→ Data for the task:

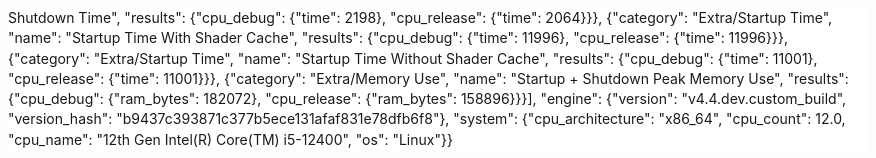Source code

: Shutdown Time", "results": {"cpu_debug": {"time": 2198}, "cpu_release": {"time": 2064}}}, {"category": "Extra/Startup Time", "name": "Startup Time With Shader Cache", "results": {"cpu_debug": {"time": 11996}, "cpu_release": {"time": 11996}}}, {"category": "Extra/Startup Time", "name": "Startup Time Without Shader Cache", "results": {"cpu_debug": {"time": 11001}, "cpu_release": {"time": 11001}}}, {"category": "Extra/Memory Use", "name": "Startup + Shutdown Peak Memory Use", "results": {"cpu_debug": {"ram_bytes": 182072}, "cpu_release": {"ram_bytes": 158896}}}], "engine": {"version": "v4.4.dev.custom_build", "version_hash": "b9437c393871c377b5ece131afaf831e78dfb6f8"}, "system": {"cpu_architecture": "x86_64", "cpu_count": 12.0, "cpu_name": "12th Gen Intel(R) Core(TM) i5-12400", "os": "Linux"}}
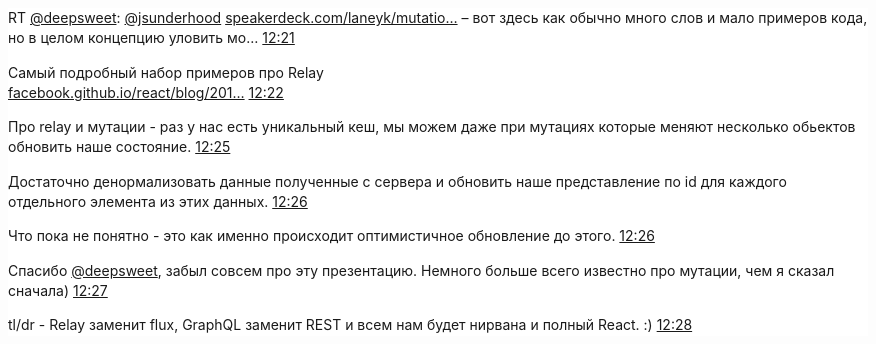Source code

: </div>

<div class="tweet">

RT [@deepsweet](https://twitter.com/deepsweet " k i r"): [@jsunderhood](https://twitter.com/jsunderhood "Разработчик") [speakerdeck.com/laneyk/mutatio…](https://t.co/9lVZveHxc1 "https://speakerdeck.com/laneyk/mutations-in-relay") – вот здесь как обычно много слов и мало примеров кода, но в целом концепцию уловить мо…
 <a class="tweet__time" href="https://twitter.com/jsunderhood/status/628178909071306752">12:21</a>

</div>

<div class="tweet">

Самый подробный набор примеров про Relay  
[facebook.github.io/react/blog/201…](http://t.co/QWBibXLs8E "http://facebook.github.io/react/blog/2015/03/19/building-the-facebook-news-feed-with-relay.html")
 <a class="tweet__time" href="https://twitter.com/jsunderhood/status/628179103141732352">12:22</a>

</div>

<div class="tweet">

Про relay и мутации - раз у нас есть уникальный кеш, мы можем даже при мутациях которые меняют несколько обьектов обновить наше состояние.
 <a class="tweet__time" href="https://twitter.com/jsunderhood/status/628179888554553344">12:25</a>

</div>

<div class="tweet">

Достаточно денормализовать данные полученные с сервера и обновить наше представление по id для каждого отдельного элемента из этих данных.
 <a class="tweet__time" href="https://twitter.com/jsunderhood/status/628180038215704576">12:26</a>

</div>

<div class="tweet">

Что пока не понятно - это как именно происходит оптимистичное обновление до этого.
 <a class="tweet__time" href="https://twitter.com/jsunderhood/status/628180162249654272">12:26</a>

</div>

<div class="tweet">

Спасибо [@deepsweet](https://twitter.com/deepsweet " k i r"), забыл совсем про эту презентацию. Немного больше всего известно про мутации, чем я сказал сначала\)
 <a class="tweet__time" href="https://twitter.com/jsunderhood/status/628180358039781376">12:27</a>

</div>

<div class="tweet">

tl/dr - Relay заменит flux, GraphQL заменит REST и всем нам будет нирвана и полный React. :\)
 <a class="tweet__time" href="https://twitter.com/jsunderhood/status/628180574818148352">12:28</a>

</div>

<div class="tweet">
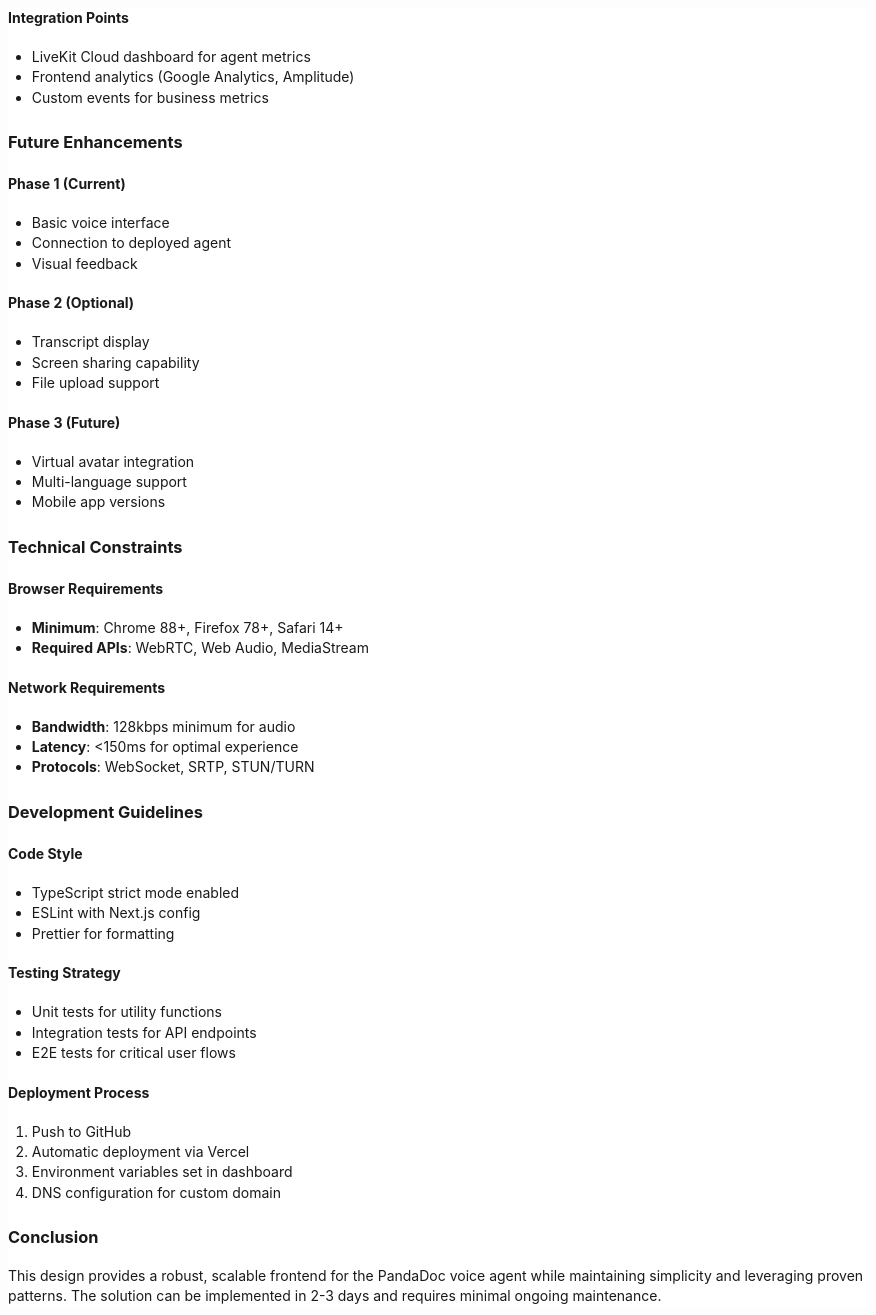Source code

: #### Integration Points
- LiveKit Cloud dashboard for agent metrics
- Frontend analytics (Google Analytics, Amplitude)
- Custom events for business metrics

### Future Enhancements

#### Phase 1 (Current)
- Basic voice interface
- Connection to deployed agent
- Visual feedback

#### Phase 2 (Optional)
- Transcript display
- Screen sharing capability
- File upload support

#### Phase 3 (Future)
- Virtual avatar integration
- Multi-language support
- Mobile app versions

### Technical Constraints

#### Browser Requirements
- **Minimum**: Chrome 88+, Firefox 78+, Safari 14+
- **Required APIs**: WebRTC, Web Audio, MediaStream

#### Network Requirements
- **Bandwidth**: 128kbps minimum for audio
- **Latency**: <150ms for optimal experience
- **Protocols**: WebSocket, SRTP, STUN/TURN

### Development Guidelines

#### Code Style
- TypeScript strict mode enabled
- ESLint with Next.js config
- Prettier for formatting

#### Testing Strategy
- Unit tests for utility functions
- Integration tests for API endpoints
- E2E tests for critical user flows

#### Deployment Process
1. Push to GitHub
2. Automatic deployment via Vercel
3. Environment variables set in dashboard
4. DNS configuration for custom domain

### Conclusion
This design provides a robust, scalable frontend for the PandaDoc voice agent while maintaining simplicity and leveraging proven patterns. The solution can be implemented in 2-3 days and requires minimal ongoing maintenance.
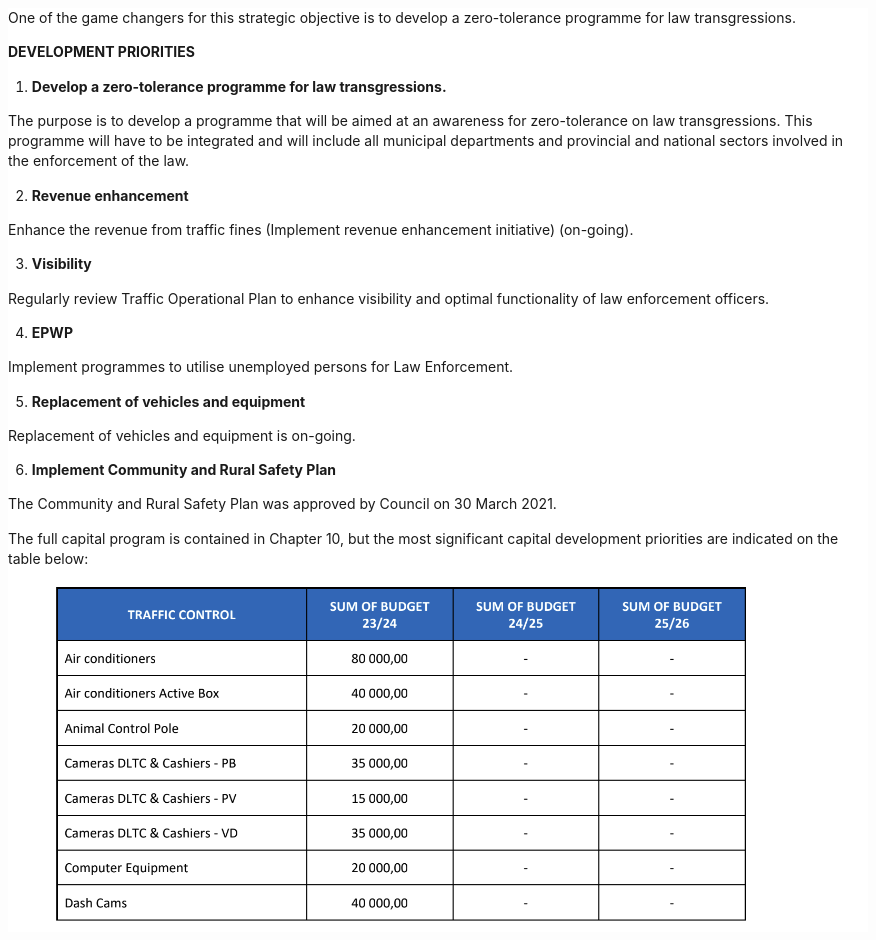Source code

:One of the game changers for this strategic objective is to develop a zero-tolerance programme for law transgressions.

**DEVELOPMENT PRIORITIES**

1. **Develop a zero-tolerance programme for law transgressions.**

The purpose is to develop a programme that will be aimed at an awareness for zero-tolerance on law transgressions. This programme will have to be integrated and will include all municipal departments and provincial and national sectors involved in the enforcement of the law.

2. **Revenue enhancement**

Enhance the revenue from traffic fines (Implement revenue enhancement initiative) (on-going).

3. **Visibility**

Regularly review Traffic Operational Plan to enhance visibility and optimal functionality of law enforcement officers.

4. **EPWP**

Implement programmes to utilise unemployed persons for Law Enforcement.

5. **Replacement of vehicles and equipment**

Replacement of vehicles and equipment is on-going.

6. **Implement Community and Rural Safety Plan**

The Community and Rural Safety Plan was approved by Council on 30 March 2021.

The full capital program is contained in Chapter 10, but the most significant capital development priorities are indicated on the table below:

<figure><img src="../../.gitbook/assets/Screen Shot 2023-05-09 at 6.28.16 PM.png" alt=""><figcaption></figcaption></figure>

→ About this task:
Output the lines above between the one holding "Про relay и" and the one holding "я сказал сначала\)", inclusive, with nothing before or after them.

→ Solved exercise:
Про relay и мутации - раз у нас есть уникальный кеш, мы можем даже при мутациях которые меняют несколько обьектов обновить наше состояние.
 <a class="tweet__time" href="https://twitter.com/jsunderhood/status/628179888554553344">12:25</a>

</div>

<div class="tweet">

Достаточно денормализовать данные полученные с сервера и обновить наше представление по id для каждого отдельного элемента из этих данных.
 <a class="tweet__time" href="https://twitter.com/jsunderhood/status/628180038215704576">12:26</a>

</div>

<div class="tweet">

Что пока не понятно - это как именно происходит оптимистичное обновление до этого.
 <a class="tweet__time" href="https://twitter.com/jsunderhood/status/628180162249654272">12:26</a>

</div>

<div class="tweet">

Спасибо [@deepsweet](https://twitter.com/deepsweet " k i r"), забыл совсем про эту презентацию. Немного больше всего известно про мутации, чем я сказал сначала\)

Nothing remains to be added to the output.